When the Doctor recovers, Jo tells him that all the flour and other foodstuffs have been stolen. Oh, and the Ogrons also took the TARDIS. Then the Human crew wake up, and lock the Doctor and Joe in a holding cell.

While the two great empires of Draconia and Earth once fought an interstellar war, they have enjoyed a period of peace. Until recently, that is. This attack on the Earth spaceship is only the latest in a series of raids by "Dragons," an unflattering nickname the Humans apply to Draconians. On Earth, the World President questions the Doctor and Jo, whom she suspects are Draconian agents. The Doctor and Jo claim some third party is trying to set the two empires against each other.
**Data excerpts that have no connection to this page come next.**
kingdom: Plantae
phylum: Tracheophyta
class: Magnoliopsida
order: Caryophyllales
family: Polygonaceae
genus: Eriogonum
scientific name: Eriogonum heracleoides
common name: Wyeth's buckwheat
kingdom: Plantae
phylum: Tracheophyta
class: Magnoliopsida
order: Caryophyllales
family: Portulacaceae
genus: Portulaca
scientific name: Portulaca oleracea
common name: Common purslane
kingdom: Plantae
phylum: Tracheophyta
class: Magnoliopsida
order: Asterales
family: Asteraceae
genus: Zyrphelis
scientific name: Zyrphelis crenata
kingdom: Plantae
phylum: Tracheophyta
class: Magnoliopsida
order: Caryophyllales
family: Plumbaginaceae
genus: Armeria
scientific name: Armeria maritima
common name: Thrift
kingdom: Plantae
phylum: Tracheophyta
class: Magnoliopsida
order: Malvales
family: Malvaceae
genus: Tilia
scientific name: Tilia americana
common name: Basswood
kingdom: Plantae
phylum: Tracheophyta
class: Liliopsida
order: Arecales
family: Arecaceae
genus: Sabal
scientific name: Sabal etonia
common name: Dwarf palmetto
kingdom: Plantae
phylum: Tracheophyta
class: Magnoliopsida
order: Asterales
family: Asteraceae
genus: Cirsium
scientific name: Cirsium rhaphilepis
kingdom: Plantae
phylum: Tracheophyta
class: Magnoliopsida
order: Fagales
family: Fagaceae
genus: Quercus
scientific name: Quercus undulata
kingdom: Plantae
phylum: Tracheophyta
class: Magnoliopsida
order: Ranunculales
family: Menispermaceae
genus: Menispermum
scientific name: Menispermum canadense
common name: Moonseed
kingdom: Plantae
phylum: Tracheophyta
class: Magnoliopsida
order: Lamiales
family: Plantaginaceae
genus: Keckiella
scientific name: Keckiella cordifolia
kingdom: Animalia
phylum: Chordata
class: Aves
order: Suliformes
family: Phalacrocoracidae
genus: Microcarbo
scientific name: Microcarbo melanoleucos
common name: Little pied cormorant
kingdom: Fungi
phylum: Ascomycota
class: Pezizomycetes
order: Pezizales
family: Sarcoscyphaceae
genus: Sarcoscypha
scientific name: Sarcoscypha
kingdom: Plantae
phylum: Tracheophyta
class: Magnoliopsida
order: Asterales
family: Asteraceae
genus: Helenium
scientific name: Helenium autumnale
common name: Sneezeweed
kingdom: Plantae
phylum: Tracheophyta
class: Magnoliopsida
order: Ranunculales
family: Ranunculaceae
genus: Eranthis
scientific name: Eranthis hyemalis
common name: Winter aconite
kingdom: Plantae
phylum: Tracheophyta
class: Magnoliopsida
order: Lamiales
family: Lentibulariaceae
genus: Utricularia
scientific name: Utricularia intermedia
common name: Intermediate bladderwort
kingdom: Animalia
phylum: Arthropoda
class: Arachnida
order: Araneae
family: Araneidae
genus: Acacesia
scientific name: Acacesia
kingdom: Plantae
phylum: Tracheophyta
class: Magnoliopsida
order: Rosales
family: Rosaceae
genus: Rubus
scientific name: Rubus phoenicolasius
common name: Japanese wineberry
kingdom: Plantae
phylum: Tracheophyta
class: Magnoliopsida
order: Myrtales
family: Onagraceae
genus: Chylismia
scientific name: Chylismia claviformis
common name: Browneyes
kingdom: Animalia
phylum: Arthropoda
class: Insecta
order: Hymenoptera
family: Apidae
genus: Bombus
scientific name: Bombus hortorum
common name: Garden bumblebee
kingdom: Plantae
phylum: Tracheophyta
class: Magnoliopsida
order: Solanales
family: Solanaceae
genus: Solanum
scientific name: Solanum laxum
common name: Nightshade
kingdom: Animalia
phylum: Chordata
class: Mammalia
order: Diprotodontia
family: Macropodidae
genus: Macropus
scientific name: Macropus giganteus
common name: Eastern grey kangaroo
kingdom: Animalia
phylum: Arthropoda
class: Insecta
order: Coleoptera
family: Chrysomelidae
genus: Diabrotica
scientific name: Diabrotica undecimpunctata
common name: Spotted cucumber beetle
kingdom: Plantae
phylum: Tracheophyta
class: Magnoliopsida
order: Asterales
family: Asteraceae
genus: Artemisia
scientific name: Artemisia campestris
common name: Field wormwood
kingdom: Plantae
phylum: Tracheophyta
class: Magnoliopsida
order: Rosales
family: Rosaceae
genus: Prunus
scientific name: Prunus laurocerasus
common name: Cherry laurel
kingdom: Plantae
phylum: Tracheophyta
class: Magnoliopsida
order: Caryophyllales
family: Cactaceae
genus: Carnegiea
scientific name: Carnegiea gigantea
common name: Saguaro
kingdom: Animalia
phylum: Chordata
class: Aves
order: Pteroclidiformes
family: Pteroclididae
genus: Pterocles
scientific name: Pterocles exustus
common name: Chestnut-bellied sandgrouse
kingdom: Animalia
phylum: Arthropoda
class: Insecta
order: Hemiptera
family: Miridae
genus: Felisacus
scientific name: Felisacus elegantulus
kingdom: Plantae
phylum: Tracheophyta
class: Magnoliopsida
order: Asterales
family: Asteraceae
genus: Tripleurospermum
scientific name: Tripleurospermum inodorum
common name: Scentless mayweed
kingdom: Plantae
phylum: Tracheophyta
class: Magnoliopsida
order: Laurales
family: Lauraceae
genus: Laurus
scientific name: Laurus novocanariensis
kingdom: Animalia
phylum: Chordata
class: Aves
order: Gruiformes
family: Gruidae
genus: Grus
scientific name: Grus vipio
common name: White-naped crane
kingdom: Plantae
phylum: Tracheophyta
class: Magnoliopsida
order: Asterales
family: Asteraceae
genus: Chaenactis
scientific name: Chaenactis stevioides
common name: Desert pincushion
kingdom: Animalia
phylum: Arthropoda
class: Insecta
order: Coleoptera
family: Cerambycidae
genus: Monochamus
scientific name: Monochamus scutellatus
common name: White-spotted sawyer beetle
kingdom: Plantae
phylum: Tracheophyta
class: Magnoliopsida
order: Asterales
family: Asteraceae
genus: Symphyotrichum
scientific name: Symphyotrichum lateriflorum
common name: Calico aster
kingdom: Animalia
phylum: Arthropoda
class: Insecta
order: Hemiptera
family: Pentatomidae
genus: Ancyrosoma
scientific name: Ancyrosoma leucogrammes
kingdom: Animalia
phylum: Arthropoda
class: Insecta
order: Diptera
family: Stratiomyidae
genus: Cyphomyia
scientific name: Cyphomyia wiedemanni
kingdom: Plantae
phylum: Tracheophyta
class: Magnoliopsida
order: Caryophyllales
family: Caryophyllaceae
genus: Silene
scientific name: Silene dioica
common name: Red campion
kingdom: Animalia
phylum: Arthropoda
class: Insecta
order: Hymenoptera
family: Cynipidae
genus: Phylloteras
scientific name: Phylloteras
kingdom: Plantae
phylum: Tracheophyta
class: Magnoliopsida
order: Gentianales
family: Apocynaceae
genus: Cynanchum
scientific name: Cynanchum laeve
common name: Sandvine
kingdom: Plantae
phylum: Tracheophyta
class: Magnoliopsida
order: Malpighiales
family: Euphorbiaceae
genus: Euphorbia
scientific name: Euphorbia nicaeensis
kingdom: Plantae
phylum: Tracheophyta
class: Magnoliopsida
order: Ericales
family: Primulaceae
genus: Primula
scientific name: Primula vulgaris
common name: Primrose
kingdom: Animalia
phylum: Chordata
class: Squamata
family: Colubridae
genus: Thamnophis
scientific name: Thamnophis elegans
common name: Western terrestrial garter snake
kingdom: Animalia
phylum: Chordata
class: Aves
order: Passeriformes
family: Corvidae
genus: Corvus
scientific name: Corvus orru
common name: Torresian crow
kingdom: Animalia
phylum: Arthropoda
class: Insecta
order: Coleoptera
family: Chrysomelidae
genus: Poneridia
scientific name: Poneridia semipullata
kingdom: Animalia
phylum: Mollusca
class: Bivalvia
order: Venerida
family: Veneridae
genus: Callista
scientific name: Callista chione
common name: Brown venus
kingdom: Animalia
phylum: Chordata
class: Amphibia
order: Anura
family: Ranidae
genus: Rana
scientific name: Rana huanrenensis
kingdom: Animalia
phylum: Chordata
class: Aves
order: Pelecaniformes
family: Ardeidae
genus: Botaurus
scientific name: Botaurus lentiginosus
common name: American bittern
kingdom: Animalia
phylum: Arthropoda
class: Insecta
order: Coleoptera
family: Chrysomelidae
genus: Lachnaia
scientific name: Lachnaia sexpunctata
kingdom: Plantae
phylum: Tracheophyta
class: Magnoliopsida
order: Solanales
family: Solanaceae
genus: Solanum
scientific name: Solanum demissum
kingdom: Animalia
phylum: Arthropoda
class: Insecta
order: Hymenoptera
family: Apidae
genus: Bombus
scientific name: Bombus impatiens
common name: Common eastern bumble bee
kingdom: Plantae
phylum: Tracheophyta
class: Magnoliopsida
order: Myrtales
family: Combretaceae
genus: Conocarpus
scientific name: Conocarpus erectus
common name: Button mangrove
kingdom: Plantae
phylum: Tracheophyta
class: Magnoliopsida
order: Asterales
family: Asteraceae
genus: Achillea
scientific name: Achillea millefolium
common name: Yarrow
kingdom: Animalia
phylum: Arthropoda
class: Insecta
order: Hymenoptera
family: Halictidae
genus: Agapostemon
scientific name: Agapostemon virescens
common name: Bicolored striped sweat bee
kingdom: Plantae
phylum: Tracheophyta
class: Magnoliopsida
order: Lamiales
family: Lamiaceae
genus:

Jo describes the hypnotic sound she heard before each attack, which caused the Human crew saw their attackers as Draconians. 

The Earth president has trouble believing their story. She has never heard of the Ogrons, a race whose members hire themselves out as mercenaries. She finds the idea of their tiny spaceship (the TARDIS) materializing inside an Earth vessel preposterous. And then there's the testimony of the Human crew, who saw Dragons invade their ship. She decides that the Doctor and Jo must be Draconian agents, who somehow coordinated the pirate raid on the freighter. She orders for them to be locked up, and wonders what she can do to prevent Earth from entering into another war. Draconian pirate attacks have disrupted the population's food supply. Members of the Senate, responding to worldwide riots and demonstrations, have added their voices to the military. It seems as if every person on Earth, aside from herself, wants her to declare war. She wishes that she could believe the Doctor and Jo's story. 

This growing interstellar conflict is hardly one-sided. Draconian ships have been raided too. When their crews returned to Draconia, they testified that Humans had attacked them and stolen their cargo. The citizens of Draconia also rely on regular grain shipments to supplement their overstretched resources. Given the testimony of those aboard raided Draconian vessels, and lacking any proof of the Doctor's story, the Draconian Ambassador believes that Earth's claims about their own ships being attacked are complete fictions. This places him in a delicate position, as he is not only the Draconian Ambassador to Earth, but also a son of the Draconian Emperor. He knows his citizens back home are demanding his father take action. He fears that if the Draconian Empire doesn't declare war on Earth soon, the nobles of the court and the military may find a way to cast his father off the throne.

It's a situation that neither side can allow to continue. War seems inevitable, unless the Doctor and Jo can find a way to stop it. But how can they? The Doctor and Jo hold no valid credentials, and the President's most trusted advisors point to a mountain of evidence to remind her why she must declare war on the Draconians. The President would like to believe the Doctor and Jo, but how can she? Isn't her desire for Peace merely wishful thinking? 

It's a dilemma no one should have to face. Should she believe her friends and advisors, and declare war on the Draconians? Or should she believe the story of complete strangers, who urge her to believe in Peace a little longer, and investigate their claims? All of us face times when we must decide to believe in friendships or sever them. We must choose between isolating others, or continuing to believe in them, and thus keep them in our lives. What we do in those situations shape our futures. So what do you think the Earth President should do? What would you do in her situation?